## TASK BRIEF
Pick up the forum thread about working out the available pressure and flow for an irrigation design, and continue it from its last line.

## PROVIDED PASSAGE
======

The issue I'm having is figuring out my stats for available pressure and gpm. First, I ran the numbers through the hunter calculator and came out with the numbers I would expect based on my inputs which were:

3/4" Copper lines
5/8" Meter
30' from meter to poc
60 psi static pressure at hose bibs

The results were about what I expected from previous design experience:

12 gpm
30 psi working pressure at heads

Now, where I'm running into problems is the numbers from my design program (Pro Contractor Studio). When I place a water source on the drawing, a window pops up and it asks for most of the same info that the Hunter calculator does. When I select 'type k copper' under pipe type, I get WAY different numbers:

6.79 gpm!?
47 psi (at meter)

BUT when I select type A or B copper in Pro Contractor Studio, the numbers come out similar to the Hunter calculator. Obviously my main problem here is the gpm. That can't be right, I should have 10-12 gpm available based on the fact that it's a 5/8" meter. Part of me wanted to just go with the numbers from the calculator since based on my experience they were about what they should be. However I always get nervous when 2 comparison calculations aren't close to eachother, so I wanted to see what you guys' thoughts on it were.

Graveslawncare
09-16-2011, 11:12 AM
Just for reference/clarity here is a picture of the window in Pro Contractor Studio:

Graveslawncare
09-16-2011, 11:19 AM
....Was clicking around and changed the service line size to 1" instead of 3/4 and the gpm went up to 12.....I'm positive that the line running from the meter to the house is 3/4...but the service line is supposed to be the line running from the street to the meter....so what's the best way to verify the size of that line?

bcg
09-16-2011, 11:31 AM
I generally set my service line velocity to 9FPS with 3/4" Type K. It's typically such a short run it's not an issue. Honestly, with a 5/8 meter and a 3/4 service line, I'd size my zones for about 12GPM, possibly stretching as far as 15GPM if needed (assuming you've got about 60PSI or more). You do plan to make your cross connect right at the meter and size up to at least a 1" mainline, right?

Wet_Boots
09-16-2011, 11:35 AM
Is this a meter in a basement?

Graveslawncare
09-16-2011, 11:57 AM
I generally set my service line velocity to 9FPS with 3/4" Type K. It's typically such a short run it's not an issue. Honestly, with a 5/8 meter and a 3/4 service line, I'd size my zones for about 12GPM, possibly stretching as far as 15GPM if needed (assuming you've got about 60PSI or more). You do plan to make your cross connect right at the meter and size up to at least a 1" mainline, right?

Ya that's what I was thinking, I knew I should be able to safely do 12 gpm given the information.

Yes, my plan is to connect right after the water meter and size up to a 1" mainline and run up to the flower bed to hide the backflow, then run to the zones. I can post a pic of the plot plan in a minute.

Thanks bcg, I'm glad you answered cuz I know you design with this program.

Graveslawncare
09-16-2011, 11:58 AM
Is this a meter in a basement?

======

## SUPPLIED DATA
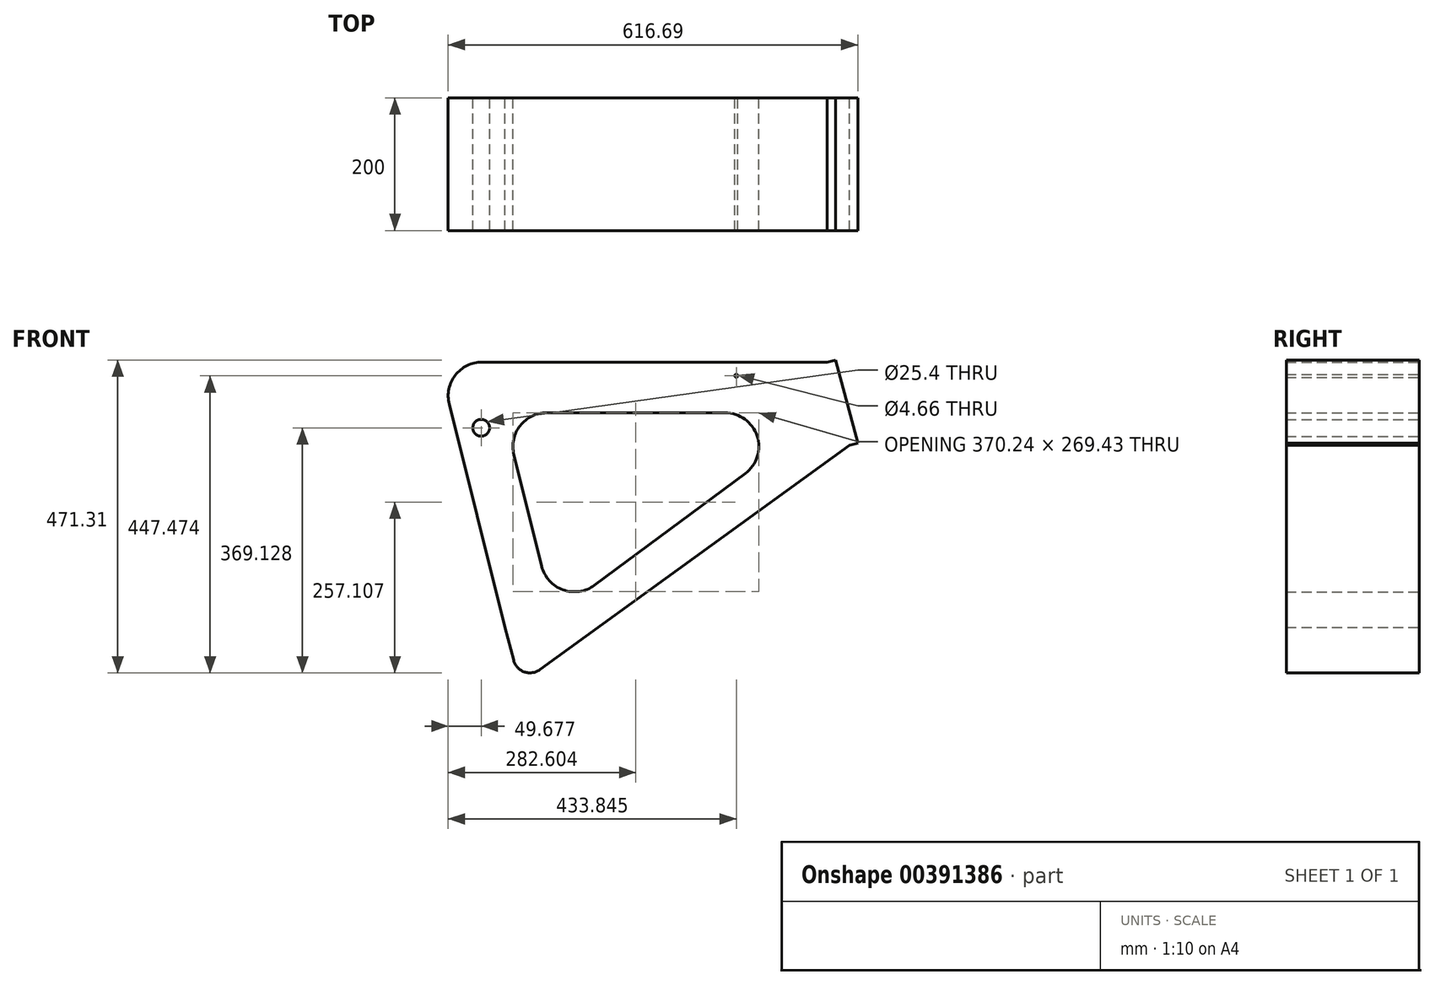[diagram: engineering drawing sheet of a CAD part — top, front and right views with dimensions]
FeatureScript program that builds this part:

======

## OUTPUT FOR THIS EXERCISE
No, it's down by the sidewalk/street. I don't think I've ever seen a meter in a basement in this area.

Wet_Boots
09-16-2011, 12:06 PM
If you got the job, then make your connection and do a bucket test. Anything else is piker city. K copper will cost you some flow, compared to L tubing.

On this small a scale, the much-maligned Toro flow-and-pressure gauge would serve you well.

http://www.lawnsite.com/attachment.php?attachmentid=63727&stc=1&d=1157339484

Graveslawncare
09-16-2011, 12:10 PM
This is the plot. Boots, the water meter is down by the sidewalk. I'm only irrigating the right side of the house up to the future fence, the front yard, and the beds. They are putting a pool in the back yard and when it's done I'll be coming back to run zones to the beds back there.

Graveslawncare
09-16-2011, 12:17 PM
If you got the job, then make your connection and do a bucket test. Anything else is piker city. K copper will cost you some flow, compared to L tubing.

On this small a scale, the much-maligned Toro flow-and-pressure gauge would serve you well.

http://www.lawnsite.com/attachment.php?attachmentid=63727&stc=1&d=1157339484

K copper may cost me some flow, but it shouldn't be an issue since I am connecting right at the meter and sizing up to a 1" main. There may be a couple feet max of copper from the meter to my connection.

Wet_Boots
09-16-2011, 12:18 PM
If the property is of any size, you are going to have some concerns about how long it will take to give the whole lawn a proper watering. As such, I would much rather know the flow and pressure, rather than guess.



3/4" Copper lines
5/8" Meter
30' from meter to poc
60 psi static pressure at hose bibs

There may be a couple feet max of copper from the meter to my connection.

Uhhhhh, you might want to resolve the inconsistency

Graveslawncare
09-16-2011, 12:33 PM
If the property is of any size, you are going to have some concerns about how long it will take to give the whole lawn a proper watering. As such, I would much rather know the flow and pressure, rather than guess.

Uhhhhh, you might want to resolve the inconsistency

Lol sorry boots, you're right, I did that before I realized that I would be upsizing right after the meter. It's a 30 foot run from my poc to the backflow, but there is only a couple feet from the meter to my poc. That was my bad on the info there.

Wet_Boots
09-16-2011, 12:39 PM
Still, it's the same deal. If you have the ability to make the connection, and then test your flow and pressure, you get your most accurate numbers, and can provide the best work. The size of the zones might be adjusted up or down, depending on how many heads you choose to have in each zone, and their flow and spacing.

AI Inc
09-16-2011, 05:07 PM
As boots said , do ya tap first. Then run ya numbers , and dont design right on the edge.

SPEEDSKI
09-16-2011, 10:44 PM
I have been running PCS for a couple years and have always wondered about this? I just always assumed they entered the data wrong. I have gotten to know them pretty well, so I will send an Help Desk Ticket and ask them.

For the price, the software is really good. I have done up to 200 zones with multiple phase system with this Software. Ewing's EARN program has a discount every month also.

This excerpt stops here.